Ce lundi 22 décembre 2025, la Cour de Répression des Infractions Économiques et du Terrorisme (CRIET) a rendu son verdict dans le dossier opposant le ministère public à Hosée Houngnibo, coordonnateur national du mouvement OB26, poursuivi pour des faits de dénonciation calomnieuse à l’encontre du régisseur de la maison d’arrêt de Ouidah.
Au terme de l’audience, le juge de la chambre de jugement a décidé de relaxer Hosée Houngnibo au bénéfice du doute, estimant que les éléments du dossier ne permettaient pas d’établir avec certitude l’imputation des faits qui lui étaient reprochés. Cette décision intervient malgré les réquisitions du ministère public, qui avait requis une peine de 24 mois d’emprisonnement, dont 12 mois fermes, contre le prévenu.
L’affaire trouve son origine dans des informations relayées dans la presse concernant les conditions de détention de M. Houngnibo à la maison d’arrêt de Ouidah, où il avait été incarcéré dans le cadre d’un autre dossier judiciaire. Le régisseur de l’établissement avait estimé que ces publications, décrivant un traitement jugé difficile, constituaient une dénonciation calomnieuse à son encontre.

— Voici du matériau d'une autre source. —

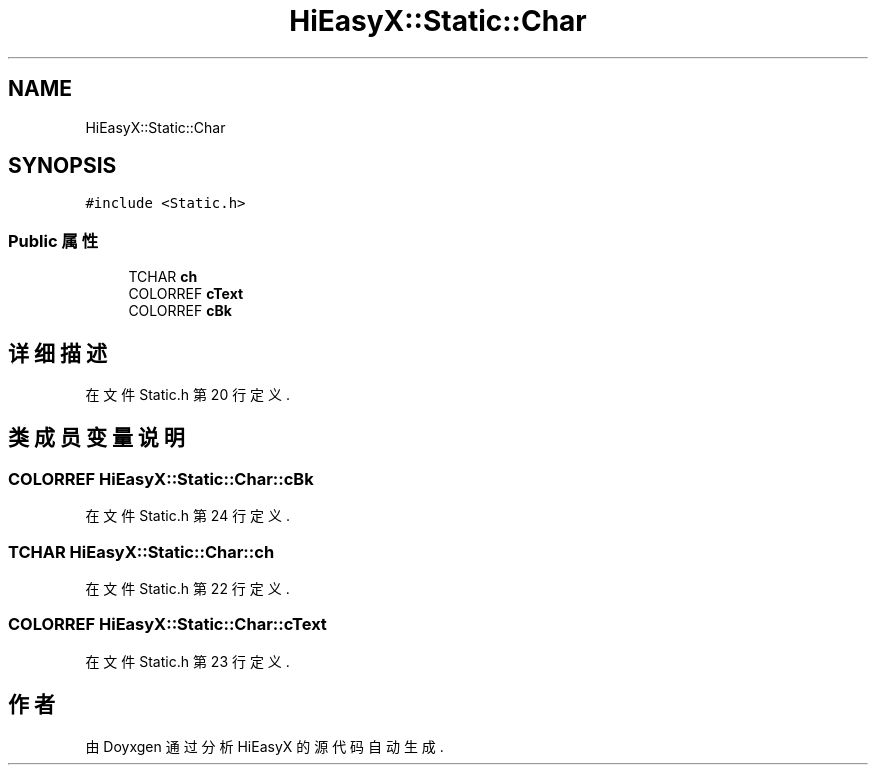 .TH "HiEasyX::Static::Char" 3 "2023年 一月 13日 星期五" "Version Ver 0.3.0" "HiEasyX" \" -*- nroff -*-
.ad l
.nh
.SH NAME
HiEasyX::Static::Char
.SH SYNOPSIS
.br
.PP
.PP
\fC#include <Static\&.h>\fP
.SS "Public 属性"

.in +1c
.ti -1c
.RI "TCHAR \fBch\fP"
.br
.ti -1c
.RI "COLORREF \fBcText\fP"
.br
.ti -1c
.RI "COLORREF \fBcBk\fP"
.br
.in -1c
.SH "详细描述"
.PP 
在文件 Static\&.h 第 20 行定义\&.
.SH "类成员变量说明"
.PP 
.SS "COLORREF HiEasyX::Static::Char::cBk"

.PP
在文件 Static\&.h 第 24 行定义\&.
.SS "TCHAR HiEasyX::Static::Char::ch"

.PP
在文件 Static\&.h 第 22 行定义\&.
.SS "COLORREF HiEasyX::Static::Char::cText"

.PP
在文件 Static\&.h 第 23 行定义\&.

.SH "作者"
.PP 
由 Doyxgen 通过分析 HiEasyX 的 源代码自动生成\&.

Au cours de la procédure, Hosée Houngnibo a toujours nié les faits qui lui étaient imputés. Devant la Cour, il a affirmé n’avoir jamais fait de dénonciation calomnieuse contre qui que ce soit. La défense, pour sa part, a soutenu que si le prévenu avait effectivement communiqué certains éléments relatifs à ses conditions de détention à un tiers, il n’avait jamais demandé à ce que ces informations soient publiées dans les médias, ni encouragé leur diffusion publique.
À l’issue du verdict, Hosée Houngnibo est donc libre, la Cour ayant estimé que le doute bénéficiait à l’accusé. Cette décision marque un tournant dans une affaire qui avait suscité de vifs débats, notamment en raison des enjeux liés à la liberté d’expression et à l’appréciation des faits au regard du droit pénal béninois.